Pour l'heure, l'adoption simple permet déjà la prise en charge des enfants et l'autorité parentale exclusive, ainsi que l'attribution du nom et l'engagement des démarches en matière de déclaration de nationalité française. À leur majorité, les enfants adoptés pourront faire le choix d'une adoption plénière. Néanmoins, il est exact que, dans l'attente que la promulgation de la loi produise ses effets, la situation actuelle pose question. Je la sais douloureuse pour les familles françaises : elles n'ont pas compris la position de la République d'Haïti, que nous sommes cependant tenus de respecter, comme l'ont confirmé la Cour de cassation et le Conseil d'État, saisi pour abus de pouvoir. Nous sommes également obligés de respecter les effets qui découleront de la ratification par Haïti de la convention de La Haye.

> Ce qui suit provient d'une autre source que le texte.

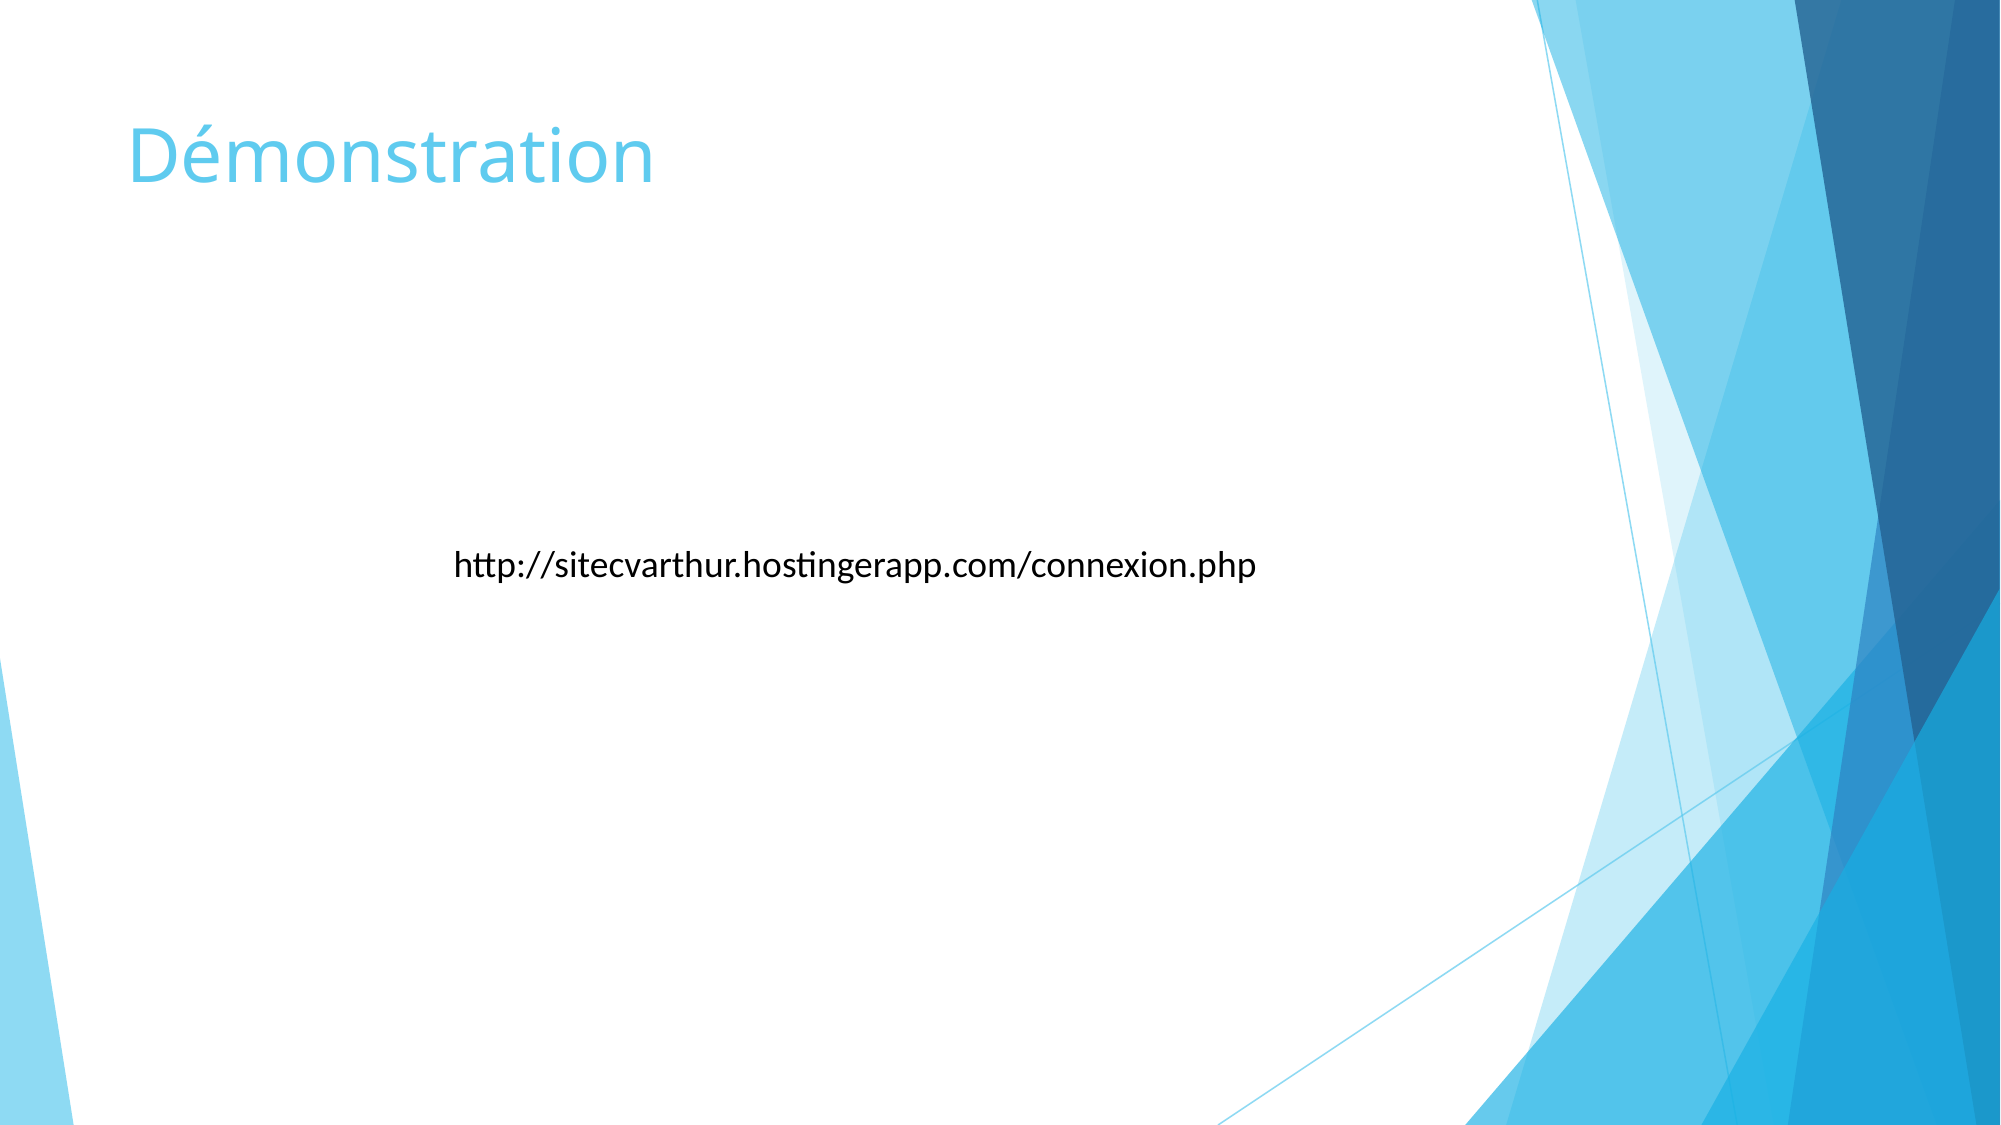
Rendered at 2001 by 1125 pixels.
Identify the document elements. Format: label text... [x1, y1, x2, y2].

Nous allons étudier avec la République d'Haïti la possibilité de trouver une solution sécurisante pour les familles et les enfants, concernant toutes les adoptions antérieures à l'entrée en vigueur de la loi d'août 2013.

M. le président. La parole est à M. Yannick Vaugrenard.

M. Yannick Vaugrenard. Je vous remercie de votre réponse, madame la ministre.

L'adoption plénière a été accordée sans problème par les tribunaux de grande instance de Bourges, de Poitiers et d'Angers, tandis que celui de Nantes a rejeté les demandes de sept ou huit familles présentant des dossiers en tous points similaires.

Ce sont des situations douloureuses, vécues difficilement par les familles et les enfants concernés, qui commencent à grandir. La ratification par Haïti de la convention de La Haye pourra-t-elle avoir un effet rétroactif en matière d'adoption plénière ? Je sais que la chose est compliquée, mais cela permettrait de rassurer les familles et les enfants.

Quoi qu'il en soit, j'ai pris bonne note de votre réponse, madame la ministre, et j'espère que ce dossier pourra avancer dans les mois à venir. Je vous remercie par avance de vos efforts en ce sens.